‘Contract grading’ billed as revolutionary education practice
A literature class at Davidson College this fall will use “contract grading,” allowing students to pick ahead of time their grade for the class and the workload they need to complete to earn it.
The offer is posed by Professor Melissa Gonzalez for her Introduction to Spanish Literatures and Cultures course, SPA 270, at the private liberal arts college in Davidson, North Carolina.
She is one of several professors across the nation who allow this pick-your-own grade method, billed as a way to eliminate the student-professor power differential and give students control of their education. But critics contend it is just another example of how colleges coddle students from the harsh realities of the real world, which includes competition and goal expectations.
As for Gonzalez, she argues there is “a strong pedagogical rationale for contract grading” in an Aug. 1 email to students obtained by The College Fix. “It can help students focus on learning more than on grades, and therefore make more progress in their learning, with less anxiety.”
Gonzalez did not respond to repeated email requests for comment from The College Fix.
“I aim to foster classroom environments that are radically democratic and empower intellectual risk-taking,” Gonzalez states in her profile on the school’s website.
In her email, Gonzalez urged her former students to sign up for SPA 270, indicating that only two students have enrolled thus far and the class is in danger of being canceled.
“I want to make sure you know about some important innovations I am introducing in the course [contract grading] so that you can decide today or as soon as possible whether you want to take SPA 270 in Fall 2018. If you do, please use ADD/DROP as soon as possible to add it, or the course will have to be cancelled,” she wrote.
Gonzalez is a Hispanic Studies professor who also teaches in the Gender and Sexuality Studies department. In her email, she told students they could “sign a contract indicating the work that they will do in order to earn that grade.”
“At the end of the semester, if the student completed the specific work they said they would, at the satisfactory level, they receive the grade they planned to receive,” her email states.
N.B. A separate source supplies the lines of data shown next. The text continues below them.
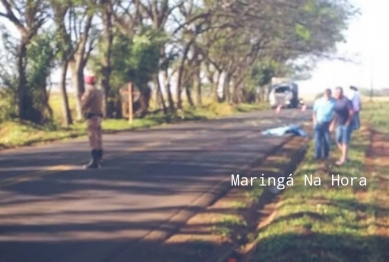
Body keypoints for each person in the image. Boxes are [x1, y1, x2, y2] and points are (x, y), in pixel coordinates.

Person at [81, 75, 104, 169]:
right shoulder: (100, 91)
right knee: (99, 137)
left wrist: (82, 105)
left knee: (92, 138)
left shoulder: (89, 91)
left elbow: (84, 103)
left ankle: (94, 162)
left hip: (92, 116)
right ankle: (99, 157)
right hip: (99, 116)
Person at [312, 88, 336, 168]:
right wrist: (315, 121)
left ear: (330, 94)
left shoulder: (334, 102)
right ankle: (317, 156)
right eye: (326, 94)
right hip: (319, 123)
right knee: (318, 140)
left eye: (329, 94)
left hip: (328, 123)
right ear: (324, 94)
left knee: (327, 140)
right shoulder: (318, 101)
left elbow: (336, 114)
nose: (327, 96)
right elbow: (314, 112)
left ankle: (326, 156)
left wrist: (332, 124)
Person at [330, 87, 354, 166]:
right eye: (334, 93)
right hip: (339, 124)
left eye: (337, 93)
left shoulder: (347, 101)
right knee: (338, 140)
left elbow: (351, 112)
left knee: (345, 141)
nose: (335, 94)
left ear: (341, 93)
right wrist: (333, 124)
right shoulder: (336, 101)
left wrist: (348, 122)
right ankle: (346, 156)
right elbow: (336, 114)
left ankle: (343, 159)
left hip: (346, 125)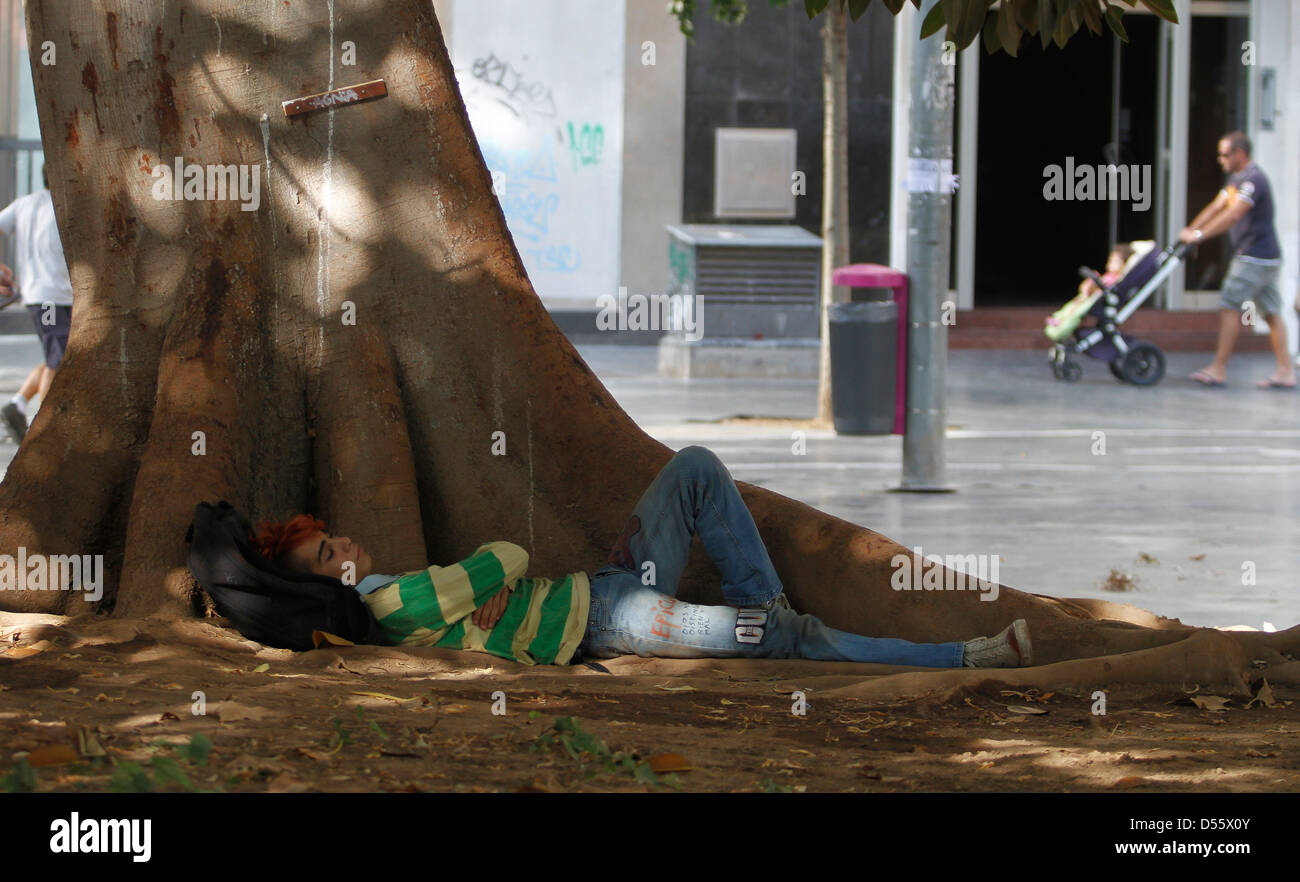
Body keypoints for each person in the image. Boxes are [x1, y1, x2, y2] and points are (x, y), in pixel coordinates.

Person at [254, 446, 1033, 670]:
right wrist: (496, 577)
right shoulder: (394, 604)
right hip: (615, 622)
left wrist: (499, 580)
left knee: (693, 468)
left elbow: (504, 567)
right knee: (789, 640)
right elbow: (507, 551)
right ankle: (966, 656)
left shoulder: (405, 591)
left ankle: (762, 603)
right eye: (330, 554)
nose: (346, 545)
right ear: (328, 584)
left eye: (334, 538)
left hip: (608, 585)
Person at [1179, 132, 1294, 389]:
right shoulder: (1236, 180)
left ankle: (1218, 369)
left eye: (1224, 154)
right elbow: (1217, 206)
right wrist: (1190, 230)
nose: (1220, 159)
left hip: (1254, 257)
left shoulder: (1253, 180)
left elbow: (1233, 214)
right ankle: (1286, 371)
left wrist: (1199, 235)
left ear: (1240, 154)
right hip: (1266, 258)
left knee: (1229, 306)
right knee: (1272, 313)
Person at [0, 167, 74, 441]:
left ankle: (18, 403)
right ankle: (44, 431)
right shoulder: (62, 205)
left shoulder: (24, 204)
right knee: (58, 360)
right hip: (49, 298)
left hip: (58, 295)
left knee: (57, 355)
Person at [1045, 242, 1135, 342]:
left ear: (1124, 264)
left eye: (1115, 261)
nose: (1110, 264)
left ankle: (1063, 325)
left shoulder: (1118, 279)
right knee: (1072, 305)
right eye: (1110, 261)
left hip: (1097, 301)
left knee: (1077, 311)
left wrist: (1095, 284)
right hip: (1090, 296)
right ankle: (1060, 318)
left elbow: (1105, 288)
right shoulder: (1109, 275)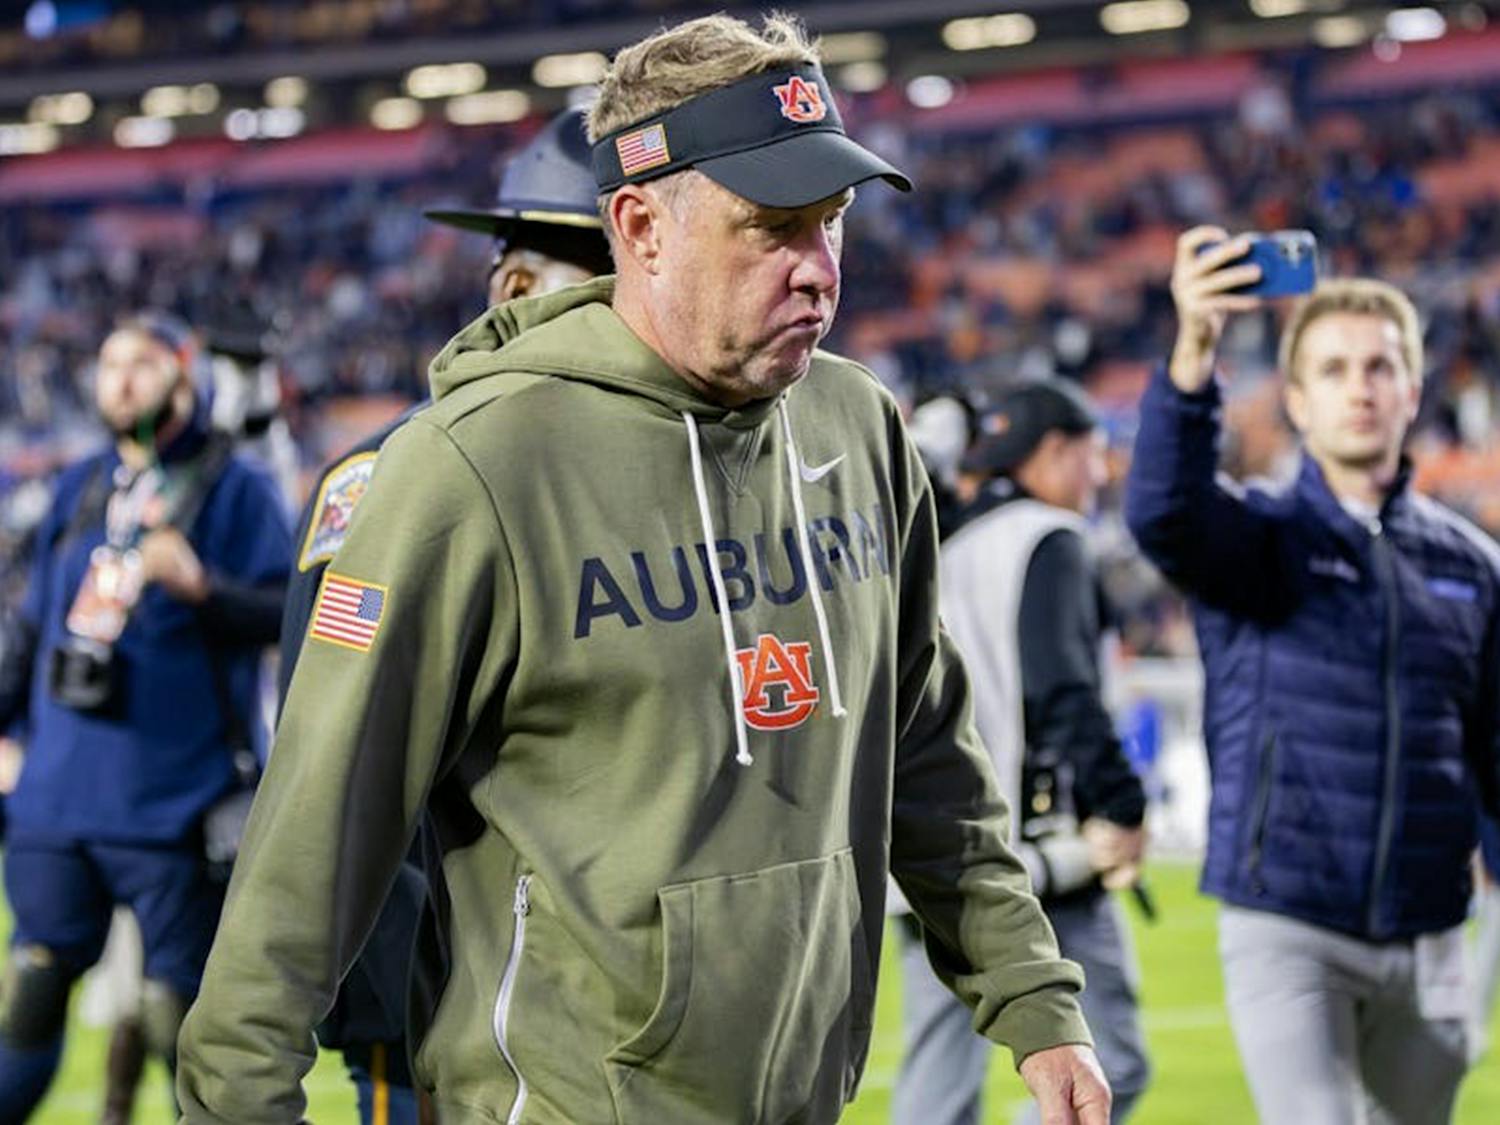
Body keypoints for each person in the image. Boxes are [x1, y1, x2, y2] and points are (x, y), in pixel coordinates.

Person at [177, 14, 1110, 1123]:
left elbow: (923, 750)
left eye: (834, 226)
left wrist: (1032, 1000)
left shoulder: (861, 429)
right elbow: (311, 844)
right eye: (770, 229)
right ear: (640, 225)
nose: (817, 273)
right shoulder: (472, 469)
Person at [278, 106, 610, 1125]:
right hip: (443, 981)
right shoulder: (389, 480)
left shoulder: (655, 467)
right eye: (617, 274)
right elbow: (332, 752)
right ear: (515, 284)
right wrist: (381, 986)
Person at [1125, 227, 1500, 1124]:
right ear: (1295, 399)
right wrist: (1196, 348)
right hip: (1287, 916)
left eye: (1379, 367)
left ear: (1414, 388)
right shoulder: (1254, 540)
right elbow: (1163, 512)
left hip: (1429, 927)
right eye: (1333, 370)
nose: (1360, 387)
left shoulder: (1473, 565)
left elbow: (1491, 750)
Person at [0, 312, 292, 1121]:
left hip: (178, 802)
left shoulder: (237, 486)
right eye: (108, 363)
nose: (120, 379)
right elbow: (33, 625)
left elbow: (293, 612)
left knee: (177, 1016)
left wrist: (204, 589)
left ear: (185, 374)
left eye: (142, 362)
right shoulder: (77, 482)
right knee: (29, 990)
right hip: (58, 799)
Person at [895, 379, 1152, 1125]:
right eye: (1093, 453)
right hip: (1035, 845)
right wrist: (1122, 804)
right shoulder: (1048, 536)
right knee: (1116, 1060)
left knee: (939, 1076)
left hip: (933, 837)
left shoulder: (953, 537)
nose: (1101, 475)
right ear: (1056, 451)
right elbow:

To support her claim that contract grading improves the academic experience for students, Gonzalez cites a 2009 research paper by scholars Peter Elbow and Jane Danielewicz.
“The contract helps strip away the mystification of institutional and cultural power in the everyday grades we give in our writing courses,” according to the research paper.
“Using the contract method over time has allowed us to see to the root of our discomfort: conventional grading rests on two principles that are patently false: that professionals in our field have common standards for grading, and that the ‘quality’ of a multidimensional product can be fairly or accurately represented with a conventional one-dimensional grade. In the absence of genuinely common standards or a valid way to represent quality, every grade masks the play of hidden biases inherent in readers and a host of other a priori power differentials,” it adds.
In their paper, Elbow and Danielewicz also contend that contract grading is “used frequently, but discussed rarely. A Google search reveals a surprisingly large number of teachers who use some form of learning contract in various disciplines for diverse goals.”
Davidson, in a blog post on the grading method, refers to it as “an act of community.”
Contract grading has also been referred to as “specs grading” in a 2016 op-ed in Inside Higher Ed by Linda Nilson, director of the office of teaching effectiveness and innovation at Clemson University. She explains that “course grades are based on the bundles of assignments and tests that students complete at a pass/satisfactory level.”
“Bundles that require more work, more challenging work or both earn students higher grades. No more points to painstakingly allocate and haggle over with students. By choosing the bundle they want to complete, students select the final grade they want to earn, taking into account their motivation, time available, grade point needs and commitment,” Nilson stated.
“If a student chooses a C because that’s all he or she needs in your course, you can respect that. Under such conditions, students are often more motivated to learn because they have a sense of choice, volition, self-determination and responsibility for their grade, as well as less grade anxiety.”
But not all students are convinced it’s a good idea, including Davidson College senior Kenny Xu, who is majoring in mathematics.
“It degrades trust in your achievement by outside authorities, including employers, grad schools, scholarships etc.,” he told The College Fix.
“Imagine if an employer saw that you got an A not because you were truly one of the best in the class but because you fulfilled some requirement YOU personally set. Would he really trust that A? I think not.”
“Colleges are increasingly viewing themselves as a support system rather than an institution of learning,” Xu added.
“Learning is not supposed to be easy, or comfortable. Excellence requires that you step out of your comfort zone and compete. Colleges are becoming shelters, which is not what this country nor what this generation needs.”